Many efforts have been launched in recent years, by both Medicare and private plans, to improve quality and outcomes by paying physicians incentives for their performances. Some show positive outcomes, and others reveal either little evidence of improvements or unintended consequences, according to a report published Aug. 14 by Australian researchers in the British Medical Journal.
The report details a checklist that not only will help pay-for-performance program organizers determine whether a program is warranted, but also can help them design the program more effectively, researchers said (link).
Although the list was aimed at those planning an incentive, study co-author Paul Glasziou, a professor in the Center for Research in Evidence-based Practice at Bond University in the Gold Coast of Queensland, Australia, said he has had a lot of interest from physicians who want to use the list to determine whether to participate in a program.
Performance-based incentives are becoming an increasingly larger portion of a physician’s overall salary. The Hay Group found in its 2011 physician compensation survey that 64% of the health care organizations surveyed used an annual incentive plan in 2011 for employed physicians. Only 49% did so in 2008.
The first six items on the list can help determine if an incentive program should be considered at all. The authors said questions 1-3, in particular, should be answered positively on first pass. When all of the first six questions in Part A are answered with a “yes,” the three questions in Part B will help them with the program’s design.

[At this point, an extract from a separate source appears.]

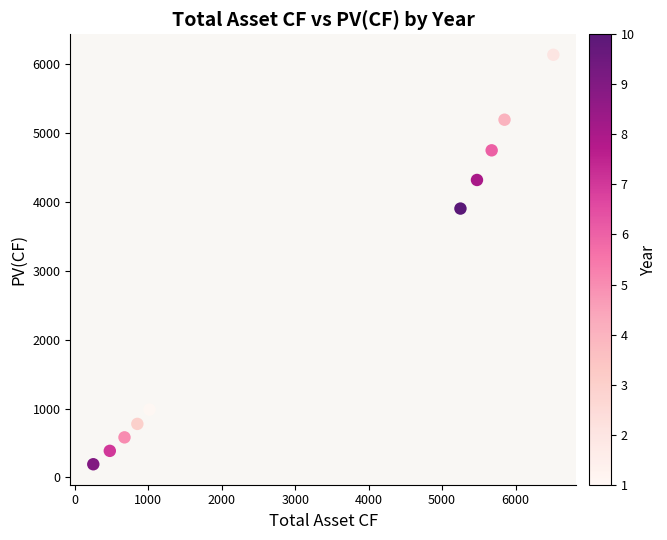

What Y value in the scatter plot is closest to 3166?

3906.5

The first three questions:
Does the desired clinical action improve patient outcomes? Researchers say there should be strong evidence that the desired change in physician behavior will produce improved patient outcomes. They advocated evidence such as high-quality randomized trials, as opposed to guideline recommendations alone. As an example, they used a program offering incentives to achieve a glycated hemoglobin target of less than 7% in diabetic patients that was based on prognostic data from cohort studies, despite the fact that three large trials showed no evidence of the benefits of that target compared with higher ones.
Will undesirable behavior persist without intervention? Glasziou said one program examined in the study did not work, in part, because the problem — elevated hemoglobin A1c levels — already was correcting itself.

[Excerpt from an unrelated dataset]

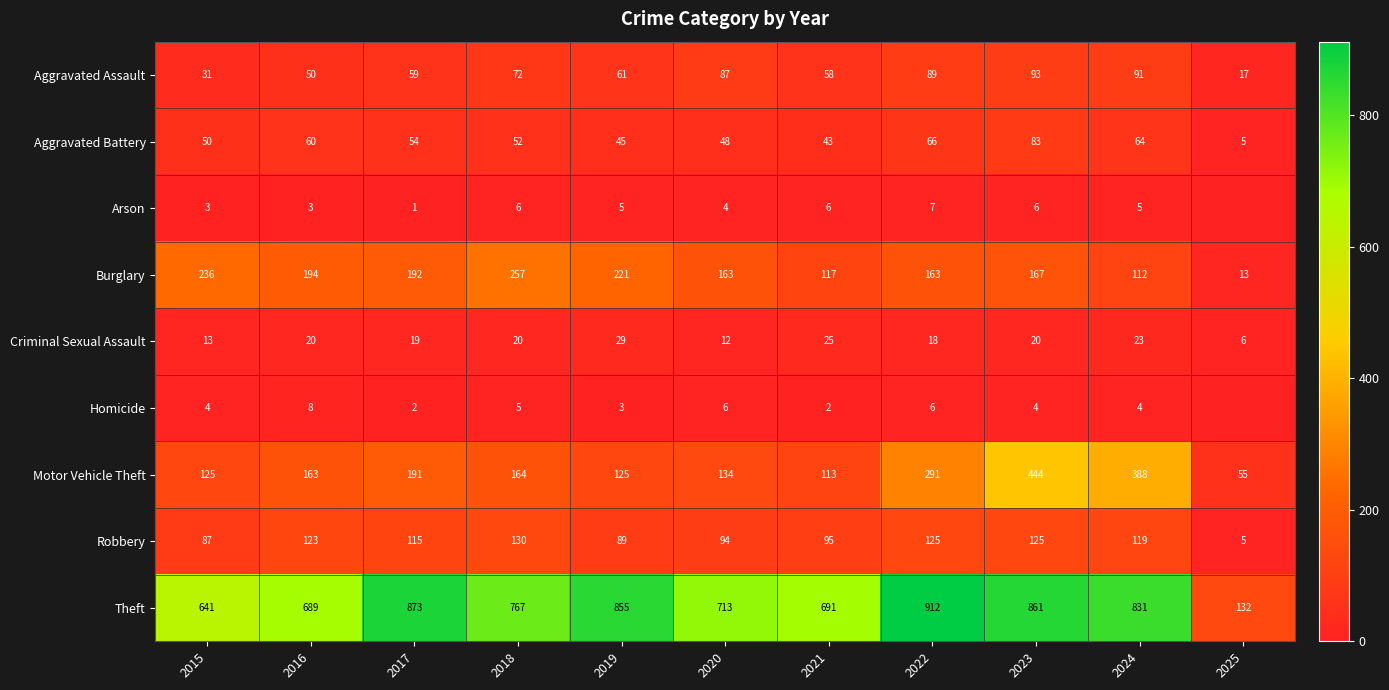

True or false: Robbery has a value of 89 at 2019.

True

Are there valid, reliable and practical measures of the desired clinical behavior? The study authors said the measure should be practical, and the cost of collecting the data to show the outcome must be outweighed by the benefits to patients.
The remaining three questions in Part A look at: the barriers to improving clinical behavior; whether financial incentives are the best way to achieve changed behaviors; and the unintended consequences of a program.